------ Given data ------
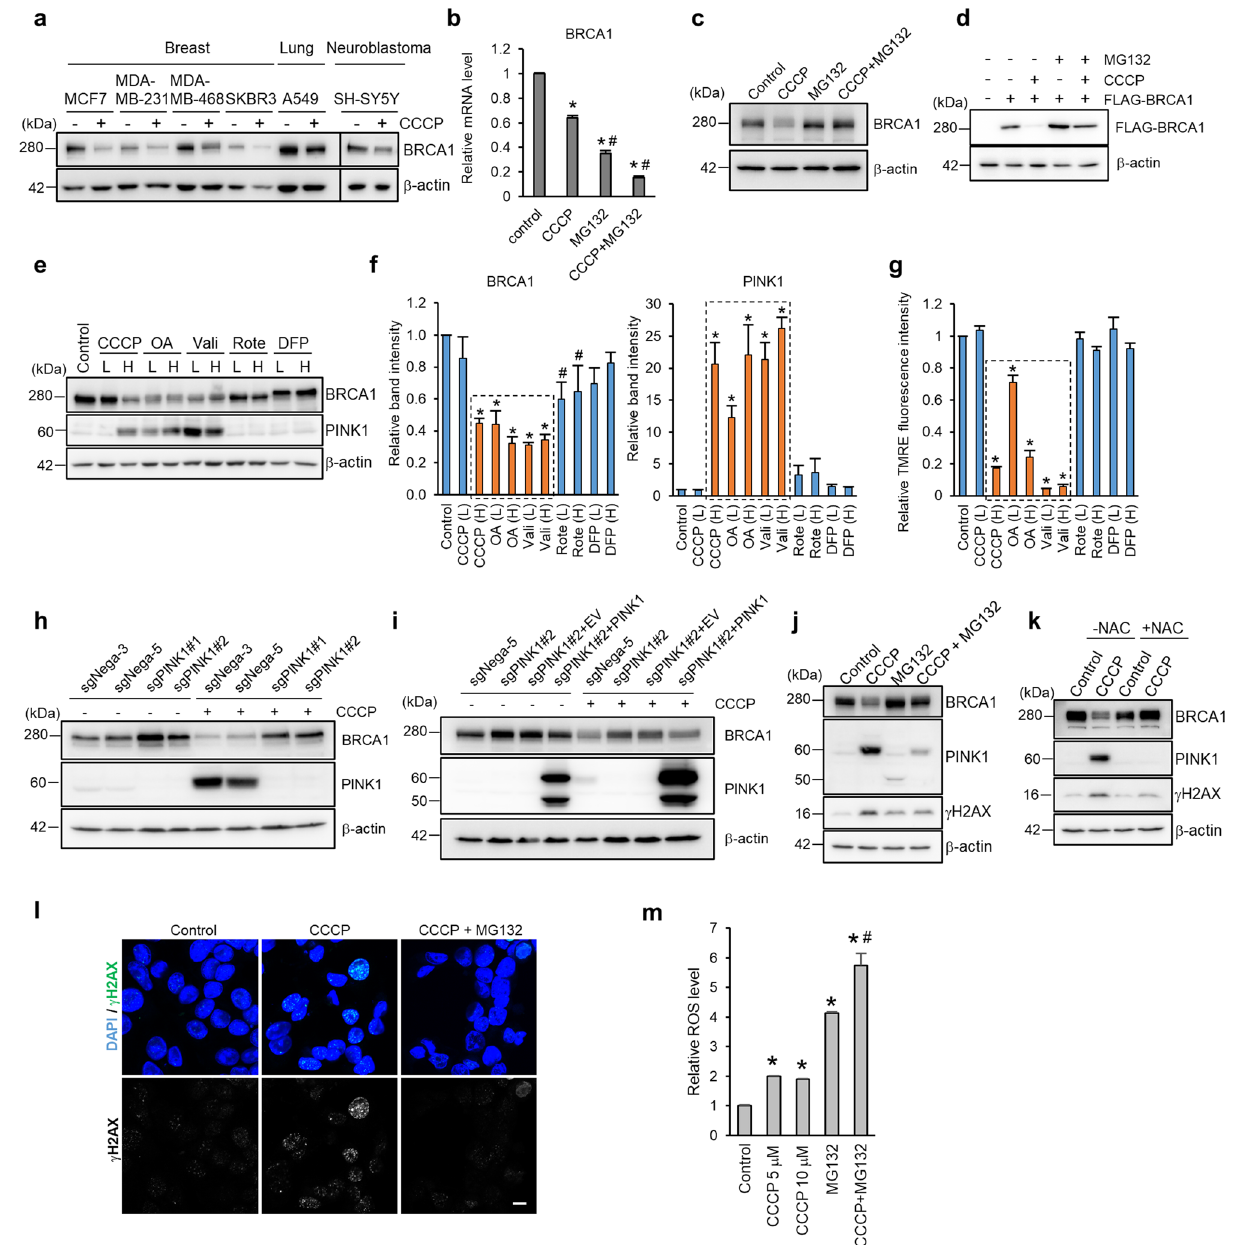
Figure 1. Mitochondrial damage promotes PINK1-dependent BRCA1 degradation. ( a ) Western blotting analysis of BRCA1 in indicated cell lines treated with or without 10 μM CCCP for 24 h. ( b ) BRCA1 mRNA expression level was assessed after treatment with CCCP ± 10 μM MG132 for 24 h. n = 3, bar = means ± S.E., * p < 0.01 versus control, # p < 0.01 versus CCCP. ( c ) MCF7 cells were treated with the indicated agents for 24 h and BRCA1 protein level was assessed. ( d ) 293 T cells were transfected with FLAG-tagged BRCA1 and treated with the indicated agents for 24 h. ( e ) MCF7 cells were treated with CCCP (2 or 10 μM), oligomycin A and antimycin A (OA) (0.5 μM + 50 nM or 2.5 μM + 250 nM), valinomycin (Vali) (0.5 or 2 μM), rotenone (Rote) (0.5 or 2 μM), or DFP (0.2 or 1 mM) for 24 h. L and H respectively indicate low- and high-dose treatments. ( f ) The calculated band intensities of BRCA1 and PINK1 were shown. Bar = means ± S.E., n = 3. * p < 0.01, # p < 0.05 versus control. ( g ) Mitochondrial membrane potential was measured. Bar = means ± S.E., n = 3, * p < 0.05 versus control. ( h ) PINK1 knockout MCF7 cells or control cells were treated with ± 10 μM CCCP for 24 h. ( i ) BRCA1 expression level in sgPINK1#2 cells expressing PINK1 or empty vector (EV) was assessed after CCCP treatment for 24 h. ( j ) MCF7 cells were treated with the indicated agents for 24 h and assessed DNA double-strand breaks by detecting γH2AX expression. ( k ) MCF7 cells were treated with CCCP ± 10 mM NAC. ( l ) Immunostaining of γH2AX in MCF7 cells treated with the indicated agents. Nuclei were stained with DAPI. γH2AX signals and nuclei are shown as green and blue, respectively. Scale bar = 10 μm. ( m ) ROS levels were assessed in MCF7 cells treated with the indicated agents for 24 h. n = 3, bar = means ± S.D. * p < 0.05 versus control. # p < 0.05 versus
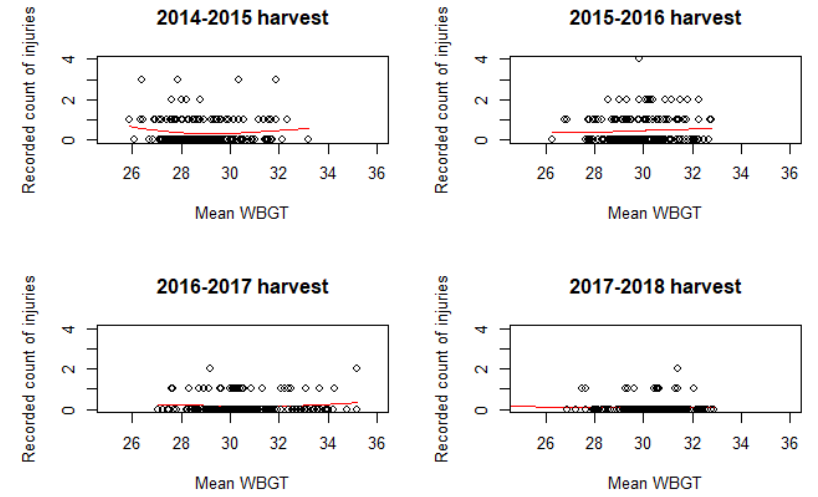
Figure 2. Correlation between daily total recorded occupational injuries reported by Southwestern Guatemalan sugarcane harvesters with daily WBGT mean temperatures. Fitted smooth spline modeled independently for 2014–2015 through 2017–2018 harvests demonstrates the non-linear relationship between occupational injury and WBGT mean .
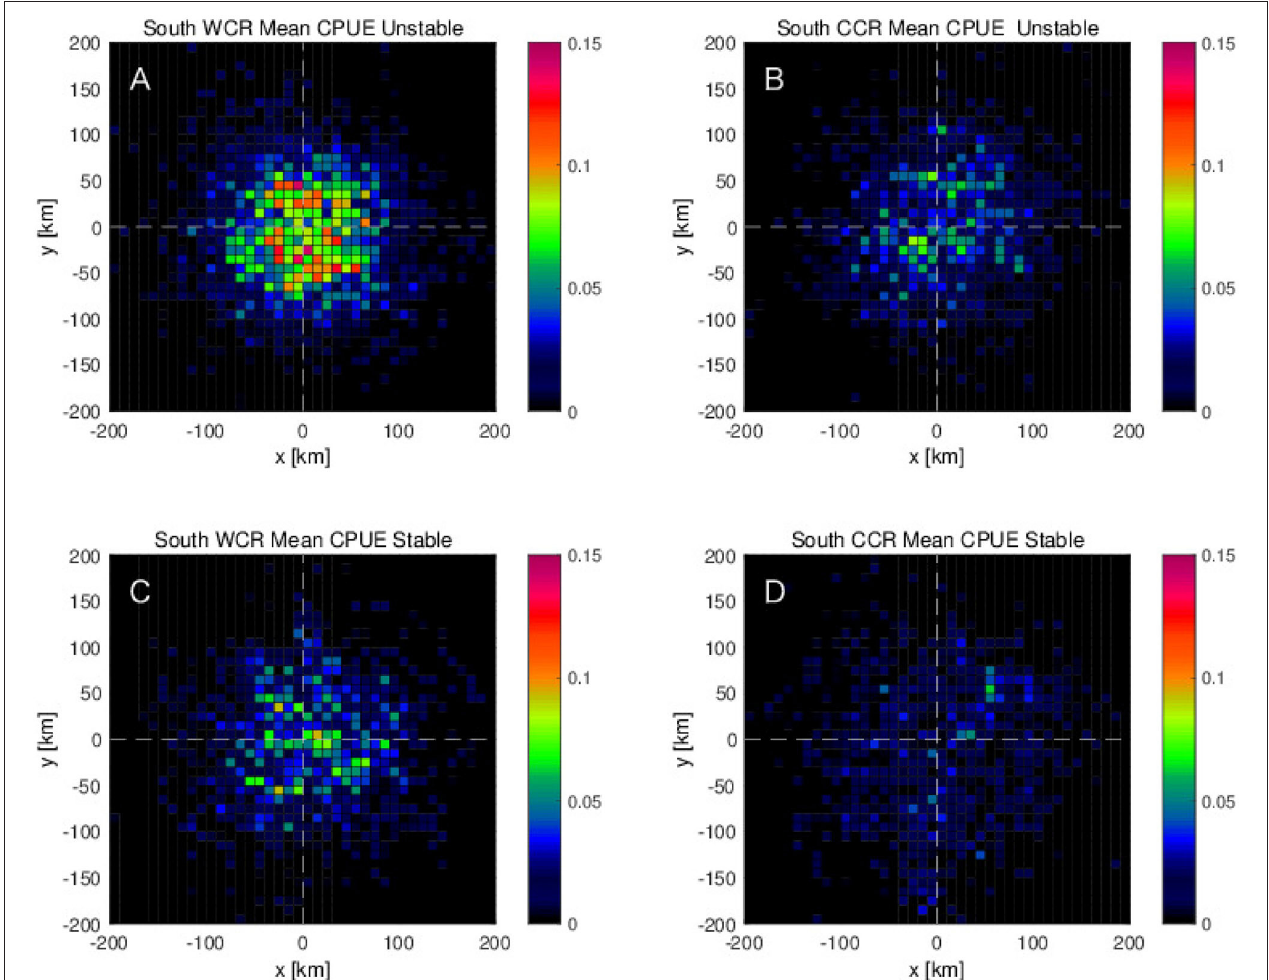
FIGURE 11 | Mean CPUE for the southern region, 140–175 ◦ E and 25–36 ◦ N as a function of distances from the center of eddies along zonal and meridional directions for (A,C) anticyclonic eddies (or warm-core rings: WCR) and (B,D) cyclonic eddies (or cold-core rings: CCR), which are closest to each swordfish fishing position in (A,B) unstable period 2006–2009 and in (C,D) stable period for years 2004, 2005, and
------
§ To do
Find the number of lines in the data above that contain "with". Please give that number alone.

§ Task answer
2